Personally, I'd talk to the instructor (due to insurance purposes, etc) as well as your daughter to see if she wants to do it.  Then make that decision.


----------



## Monkey Turned Wolf

PoolMan said:


> I'd actually recommend judo, or a similar art.


Any reason for that? Cause it doesn't seem like bharat was asking so much as an art to start, as much as if 5 was too early...but, as for an answer:If you think your daughter is interested/might be interested int he future, by all means sign her up! Kids aren't afraid to let you know if they don't like something, so as long as she doesn't say she hates it, see no reason not to!


----------



## Tez3

spartan_woman said:


> I only just joined MartialTalk, so I'm a bit late in answering this question. I think the earlier you start the better. I started full-contact muay thai when I was 6 (thanks to mom) and had my first public fight when i was 7. I wish now I'd started even younger. In Thailand and Myanmar it's common to start at 4 or 5.
> 
> There are several reasons why I think this is a good idea. First, at that age you haven't yet learned to be afraid, so conquering fear is much less of a problem than when you start at 15 or 18.
> 
> Second, at that age you haven't yet got great physical strength so you can't do too much damage. That means you get toughened up gradually and develop competitive spirit before the contests are too hard. By the time you arr 15 or so, with real muscles, you already know how to take and give punishment.
> 
> And of course an early start gives you more time to improve technique and to develop strength. both mental and physical.
> 
> So I'd say, start your daughter now, And get her doing contests as soon as possible. If she's anything like me, she'll love it.
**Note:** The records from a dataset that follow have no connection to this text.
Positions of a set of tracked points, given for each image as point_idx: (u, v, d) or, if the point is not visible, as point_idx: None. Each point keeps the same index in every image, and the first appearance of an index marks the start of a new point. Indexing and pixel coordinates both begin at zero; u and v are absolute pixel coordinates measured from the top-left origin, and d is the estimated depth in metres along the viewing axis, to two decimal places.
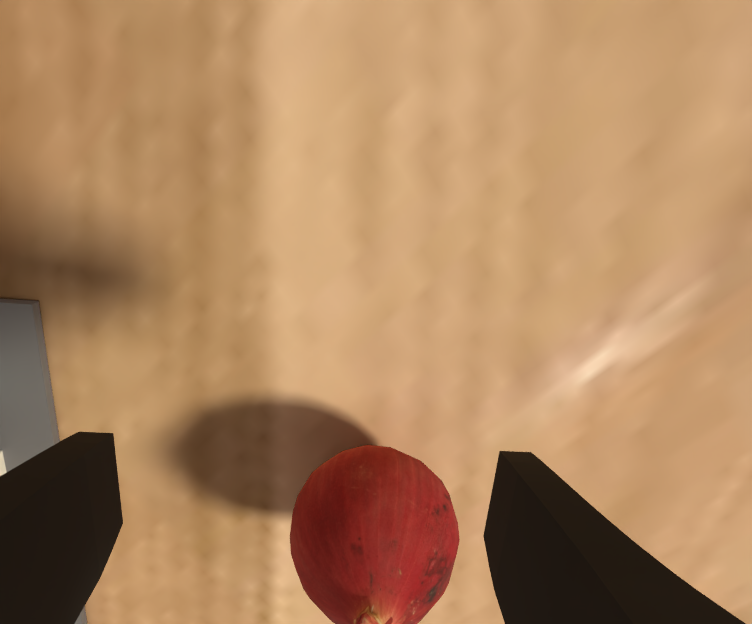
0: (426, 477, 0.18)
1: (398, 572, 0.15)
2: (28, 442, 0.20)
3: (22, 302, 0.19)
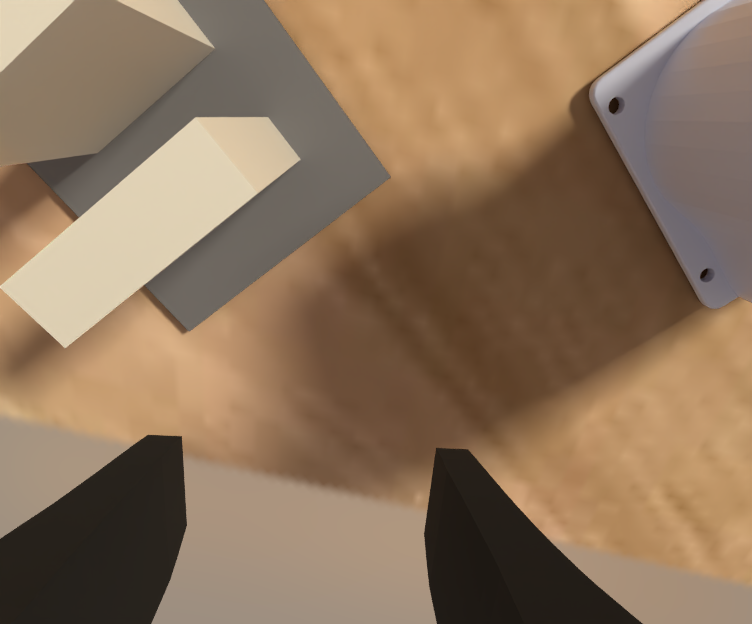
0: None
1: None
2: None
3: None
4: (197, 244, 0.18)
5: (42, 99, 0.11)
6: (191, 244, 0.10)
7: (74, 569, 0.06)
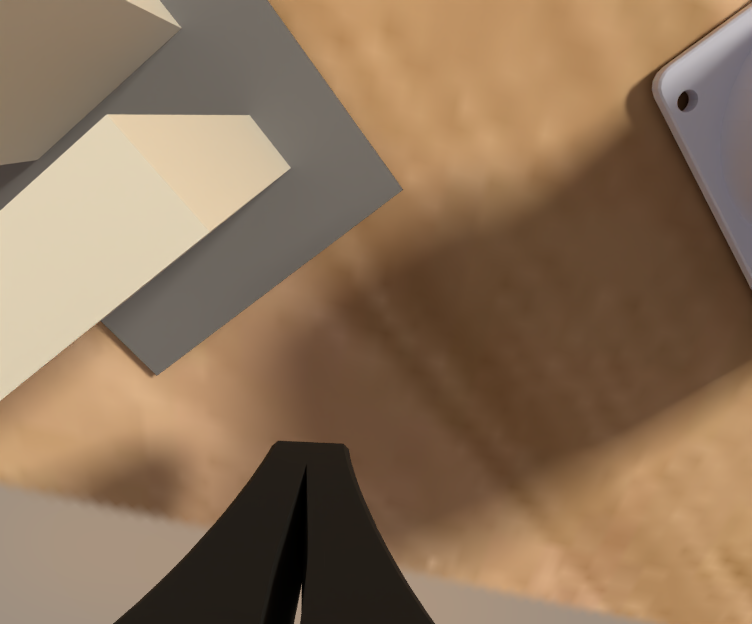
0: None
1: None
2: None
3: None
4: (164, 272, 0.14)
5: None
6: (110, 308, 0.06)
7: (274, 575, 0.06)
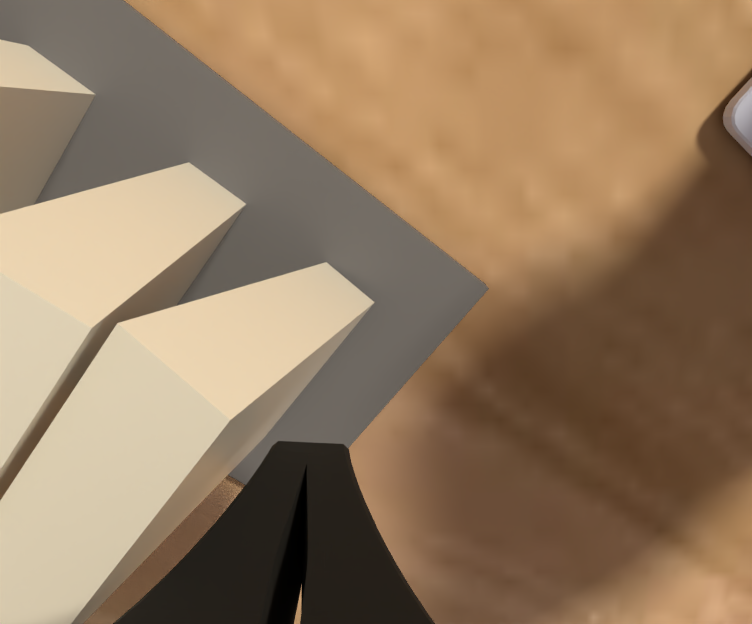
0: None
1: None
2: None
3: None
4: (278, 420, 0.15)
5: None
6: (151, 516, 0.06)
7: (274, 575, 0.06)
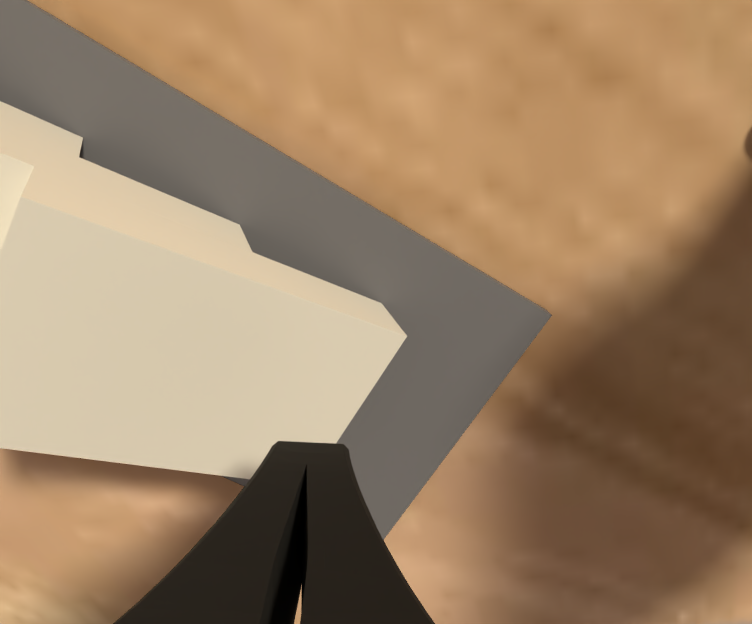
0: None
1: None
2: None
3: None
4: (359, 461, 0.15)
5: None
6: None
7: (274, 575, 0.06)
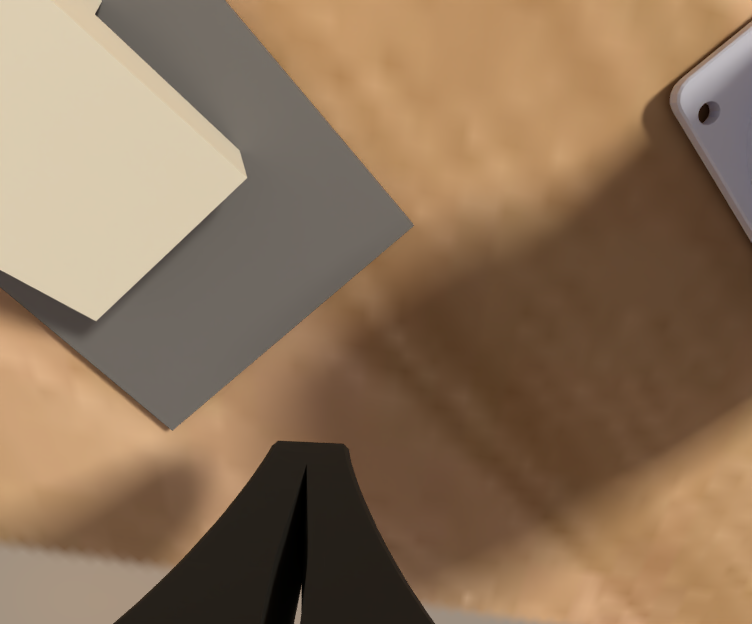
0: None
1: None
2: None
3: None
4: (172, 326, 0.14)
5: None
6: None
7: (274, 575, 0.06)
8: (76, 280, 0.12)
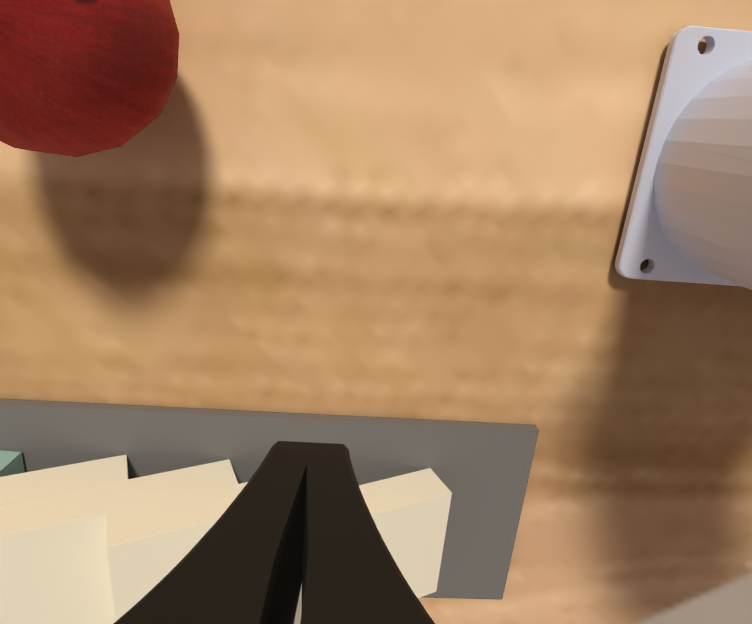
0: None
1: None
2: (122, 431, 0.20)
3: None
4: (463, 556, 0.23)
5: None
6: None
7: (274, 575, 0.06)
8: (417, 585, 0.21)
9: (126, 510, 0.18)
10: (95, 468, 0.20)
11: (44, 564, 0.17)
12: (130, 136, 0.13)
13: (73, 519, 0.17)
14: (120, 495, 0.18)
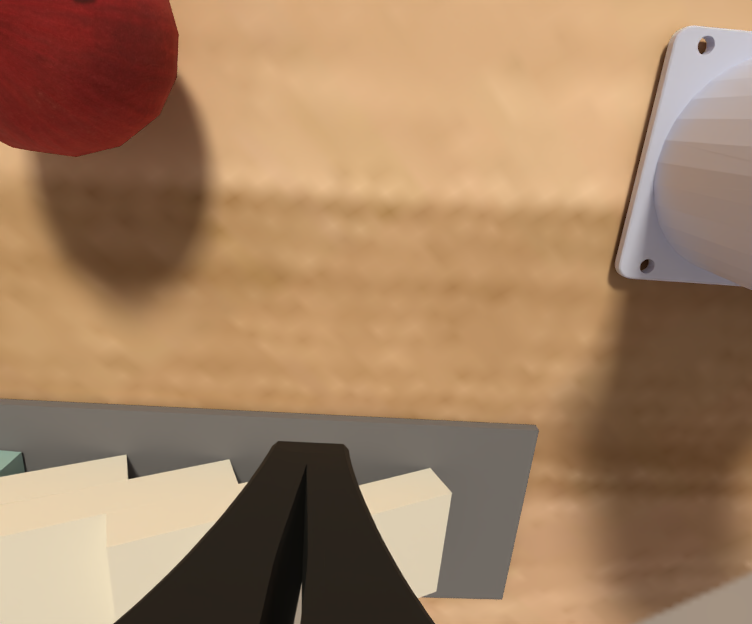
0: None
1: None
2: (122, 431, 0.20)
3: None
4: (463, 556, 0.23)
5: None
6: None
7: (274, 575, 0.06)
8: (418, 585, 0.21)
9: (126, 510, 0.18)
10: (95, 468, 0.20)
11: (44, 564, 0.17)
12: (129, 136, 0.13)
13: (73, 519, 0.17)
14: (120, 495, 0.18)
My instructor who spends a lot of time with Fairtex in Thailand has seen the public fights by children there, they are poor children who fight for money that the crowd give them, it's done because it's necessary the children work to earn a living for the family not something to be recommended for a 5 year old who has a family to support her and who is looking for a sport/pastime. He's also seen them training and they are washed up by the time they are in their twenties, physical wrecks after all the fights they've had.
Five is too early to start any martial art seriously, something like Little Dragons would be ideal as an introduction and to see whether she likes it.


----------



## PoolMan

kempodisciple said:


> Any reason for that? Cause it doesn't seem like bharat was asking so much as an art to start, as much as if 5 was too early...but, as for an answer:If you think your daughter is interested/might be interested int he future, by all means sign her up! Kids aren't afraid to let you know if they don't like something, so as long as she doesn't say she hates it, see no reason not to!



By comparison it takes considerably less time to become proficient in muay thai, as opposed to judo, jujutsu, or a similar art. So it is good to start kids with something with more growth. Also judo/jujutsu teaches kids discipline, self-confidence, respect, etc. Most muay thai schools don't teach anything like that. Also it is important to think about the affect that striking an object (no matter how soft) with gloves (no matter how padded) might have on a child's bones, joints, etc. I have never looked into this myself so I don't know. But it is something to think about and possibly consult your child's physician about. For instance many children in Thailand start training and even competing at a young age. But by the time they reach adulthood they are physically messed up. Your bones, joints, etc. are not made for that kind of work, impact, etc. at that age.


----------